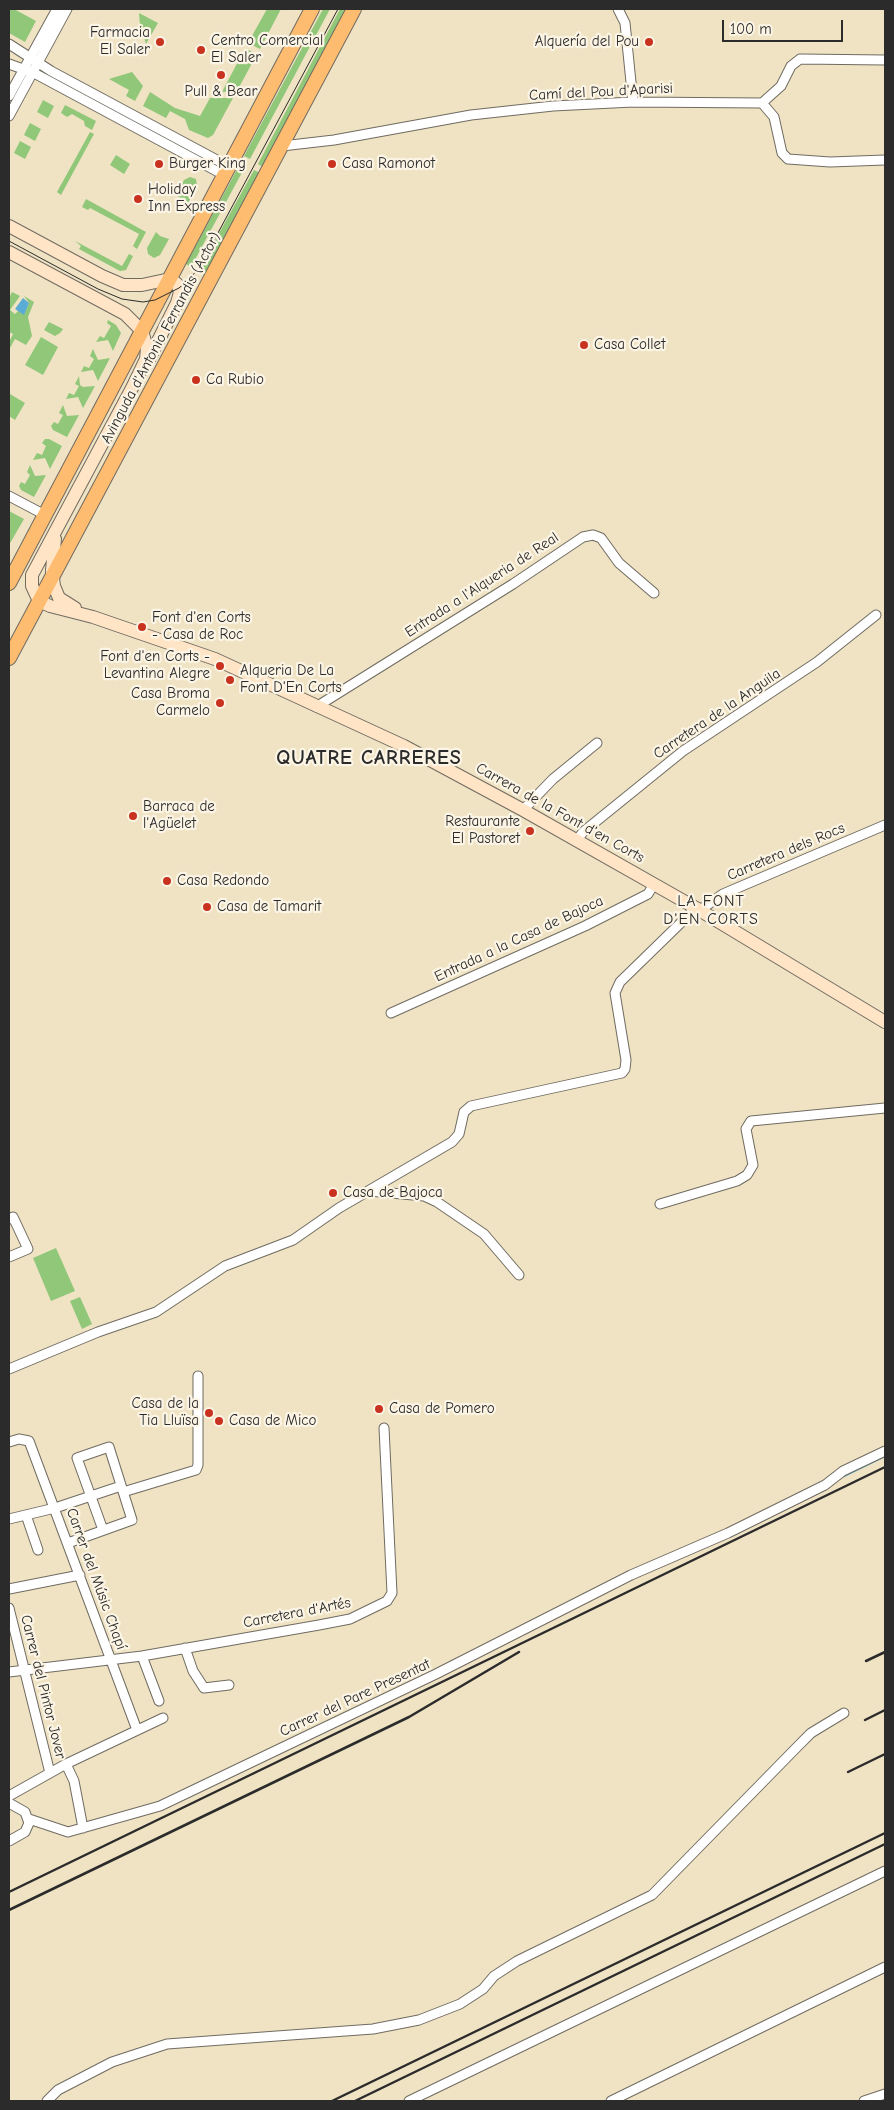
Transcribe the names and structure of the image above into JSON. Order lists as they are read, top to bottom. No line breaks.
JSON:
{"streets":{"main road":["Avinguda d'Antonio Ferrandis (Actor)"],"street":["Camí del Pou d'Aparisi","Entrada a l'Alqueria de Real","Carretera de la Anguila","Carrera de la Font d'en Corts","Carretera dels Rocs","Entrada a la Casa de Bajoca","Carrer del Músic Chapí","Carretera d'Artés","Carrer del Pintor Jover","Carrer del Pare Presentat"]},"crossings":[["Camí del Pou d'Aparisi","Avinguda d'Antonio Ferrandis (Actor)"],["Entrada a l'Alqueria de Real","Carrera de la Font d'en Corts"],["Carretera de la Anguila","Carrera de la Font d'en Corts"],["Carrera de la Font d'en Corts","Carretera dels Rocs"],["Carrera de la Font d'en Corts","Entrada a la Casa de Bajoca"],["Carrer del Músic Chapí","Carretera d'Artés"],["Carretera d'Artés","Carrer del Pintor Jover"]],"districts":["QUATRE CARRERES","LA FONT D'EN CORTS"],"places":["Farmacia El Saler","Alquería del Pou","Centro Comercial El Saler","Pull & Bear","Burger King","Casa Ramonot","Holiday Inn Express","Casa Collet","Ca Rubio","Font d'en Corts - Casa de Roc","Font d'en Corts - Levantina Alegre","Alqueria De La Font D'En Corts","Casa Broma Carmelo","Barraca de l'Agüelet","Restaurante El Pastoret","Casa Redondo","Casa de Tamarit","Casa de Bajoca","Casa de Pomero","Casa de la Tia Lluïsa","Casa de Mico"],"scale_bar":"100 m"}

TASK BRIEF: Count the lines of the material that include the word "JSON", then report only the total.

EXERCISE OUTPUT: 2